For context, the average price of rent in London now is £1832 a month – even if a student will pay on the lower end of the rent spectrum (let us say for arguments sake, £700 as the flat share average), that still ends up at £8400. Even if a student were on a maximum bursary for the NHS, they would still need to find around £1000 over the year in Part-time jobs to pay just rent.

Once you consider bills, groceries, travelling to your clinical placements (which quickly adds up), as well as being able to have even a slice of a social life, this is not sustainable.

It is no wonder that students with no access to financial help from family have less time to study – with no other source of income this puts medical students underneath the legally defined poverty line.

Medical Students, particularly those in the more vocational clinical years, are being forced to work more and more hours to compensate for this lack of access to finances.

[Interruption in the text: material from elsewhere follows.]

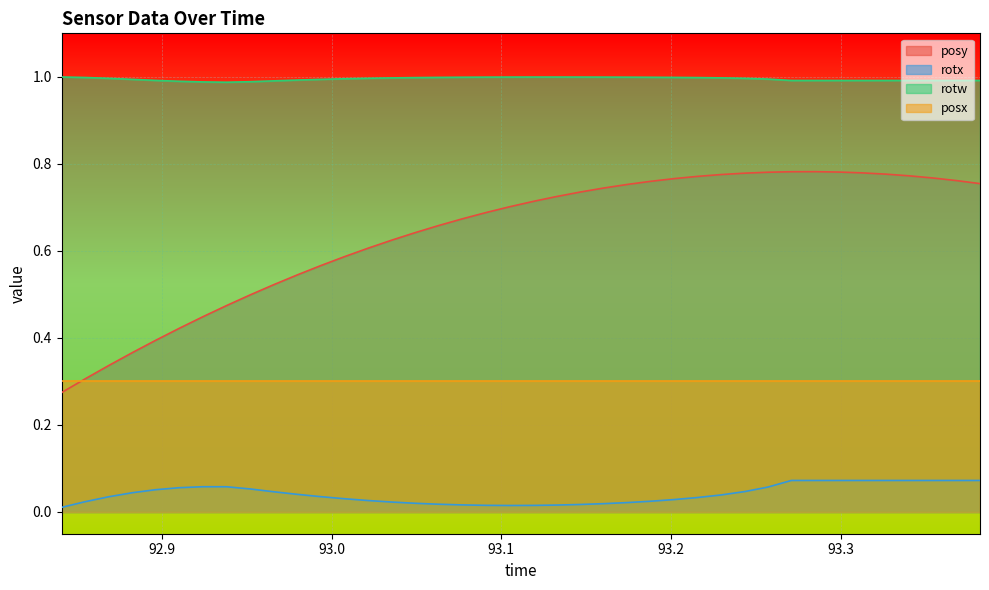

Count the rotx values in the range 0 to 1.

40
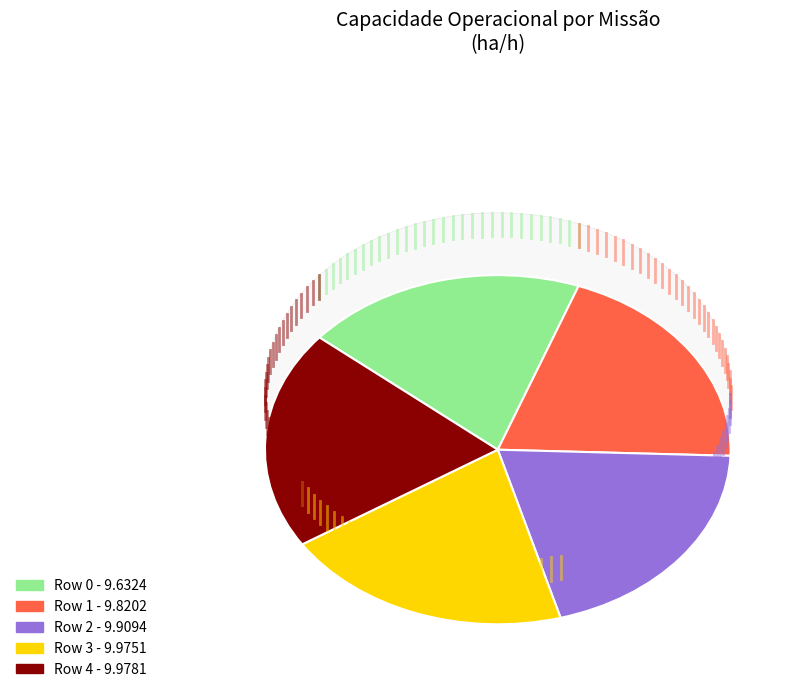

Rank the categories by value from lowest to highest.

Row 0, Row 1, Row 2, Row 3, Row 4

Some schools informally stand by their decades-old advice that to succeed within Medicine, and for work to not to have an impact on your studies, a student should not work more than 10 hours in a week.

If a student worked these 10 hours at minimum wage (£9.90, in London) alongside the NHS Bursary, they would still be under the poverty line by around £60 a week. All of this is modelled on a student with access to the Maximum available bursary – many students who also receive no income from their parents will be leagues away from this and will find themselves completely destitute.

And now there’s a cost of living crisis

Now for the last nail in the coffin – the above figures were all taken from before considering the current crisis. The conclusive evidence is that low-income medical students will suffer through this crisis, and yet very little is being done from a political standpoint to assist these students.

Many of these students, the future of our healthcare system and tomorrow’s doctors, will start skipping meals, avoiding going into campus or placement for fear of travel costs, and live in unheated homes.

Despite this, they will be expected to pass their exams, and uphold the same professional standards to qualify as a doctor.

So where do we go from here? Many Medical Schools are preparing for the worst, and are increasing the number of bursaries they give away, but this is simply not enough. Changes need to be made at a systemic level to ensure that no student must suffer through their degree.

The NHS Bursary means well but the fact that it does not reflect the amount received in the Student Loan for the first 4 years is illogical, dangerous, and unfounded. The simplest thing to do would be to change this to have the NHS means-tested system completely reflect the Student Finance students have experienced in Years 1-4.

Alternatively, why not allow 5th and 6th year students access to Student Finance England as an alternative to the NHS Bursary? While it is less than ideal to ask students to take on extra loan, providing them with an option for more financial assistance is imperative to prevent poverty in medical students.

3 responses to “Why do students have to suffer when taking on a medical degree?

  1. What many medical students do, in addition to radically economising and doing whatever paid work they can find, is to take out bank professional loans and max out their credit card. All of which is an unfair and extremely expensive way of managing now and paying a great deal later.

    1. Yes, but is that through middle/upper class expectations based on how they’ve lived their comfortable lives before? The lower classes with their lower ‘lifestyle’ expectations and thus expenditure do seem to be able to manage better, though lack of access to parental loan guarantees is probably a factor.

  2. Give public transportation passes including trains free to the medical students till one month post their graduation. This passes are renewed at the colleges of Medicine along with their college IDs. I know that this will be huge relief to the students.